Document text:
* Begin *

Page 1 of 1

What is indexed by OpenKM.

PostPosted:Tue Oct 18, 2011 3:50 pm
by sasoa
I am useing:
Ubuntu 10.04
OpenKM 5.1.7
OpenOffice 3.2
Tesseract

My problem is OCR indexing. My default language is Macedonian (Cyrillic). A lot of my documents are mixtrure from macedonian and english. English OCR is working verry good, but Macedonian not.
I was reading document "Experimental features" at the link: http://wiki.openkm.com/index.php/Experimental_features but I cannot see propertie called "TEXT" in Administration > Repository view.
Can you please give me more precize information how to enable this propertie, how I can be abble to see what is OCR'ed from my text?
Thanks!

Re: What is indexed by OpenKM.

PostPosted:Thu Oct 20, 2011 9:44 pm
by jllort
Property is on administration tab / second icon from left -> that's configuration parameters, must be enabled there. That might not be enabled on the production environment.

Re: What is indexed by OpenKM.

PostPosted:Sat Oct 22, 2011 2:03 pm
by sasoa
I had chacked propertie "experimental.text.extraction" to TRUE. (It is checked by default)
But I cannot see a property called text under Administration > Repository view.
Attached is picture with my repository view, where I cannot find TEXT propertie with indexed text. (I cannot see place with OCR'ed text)

Re: What is indexed by OpenKM.

PostPosted:Sun Oct 23, 2011 10:30 am
by jllort
If you read with care http://wiki.openkm.com/index.php/Experimental_features, you'll see that is stored on dbms on under OKM_ACTIVITY table and must execute the select

SELECT * FROM OKM_ACTIVITY WHERE ACT_ACTION='MISC_TEXT_EXTRACTION_FAILURE'

Re: What is indexed by OpenKM.

* End *

Material supplied:
* Begin *

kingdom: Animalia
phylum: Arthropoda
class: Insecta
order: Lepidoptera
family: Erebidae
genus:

* End *

To be done:
a - Duplicate the passage of the OpenKM forum thread from "My problem is" up to and including "the production environment.".
b - According to the OpenKM forum thread, which database table stores the text extraction information?
c - Take the OpenKM forum thread further, starting from the point where it stops.
The records have nothing to do with the OpenKM forum thread.

Answers below:
a -
My problem is OCR indexing. My default language is Macedonian (Cyrillic). A lot of my documents are mixtrure from macedonian and english. English OCR is working verry good, but Macedonian not.
I was reading document "Experimental features" at the link: http://wiki.openkm.com/index.php/Experimental_features but I cannot see propertie called "TEXT" in Administration > Repository view.
Can you please give me more precize information how to enable this propertie, how I can be abble to see what is OCR'ed from my text?
Thanks!

Re: What is indexed by OpenKM.

PostPosted:Thu Oct 20, 2011 9:44 pm
by jllort
Property is on administration tab / second icon from left -> that's configuration parameters, must be enabled there. That might not be enabled on the production environment.

b - OKM_ACTIVITY

c -
PostPosted:Sun Oct 23, 2011 9:20 pm
by sasoa
Yes I know that, but how to take a look at a OCR'ed text (extraction without error)?
I cannot find "From Administration > Repository view you would be able to see a property called text where the document extracted text is stored."
Thank you.

Re: What is indexed by OpenKM.

PostPosted:Mon Oct 24, 2011 8:20 am
by jllort
Really is not like you think. Text is extracted to be used on lucene ( indexer ) but you only need to store the blob not the contents ( will use the double space for saving a file, and that's not good idea ), hope you could understanding. Text is not stored on repository node, is stracted and passed to indexer, nothing else. On repository node is only stored the binary information ( that's the idea ).

Re: What is indexed by OpenKM.

PostPosted:Mon Oct 24, 2011 9:28 am
by sasoa
OK, I understand. Thank You.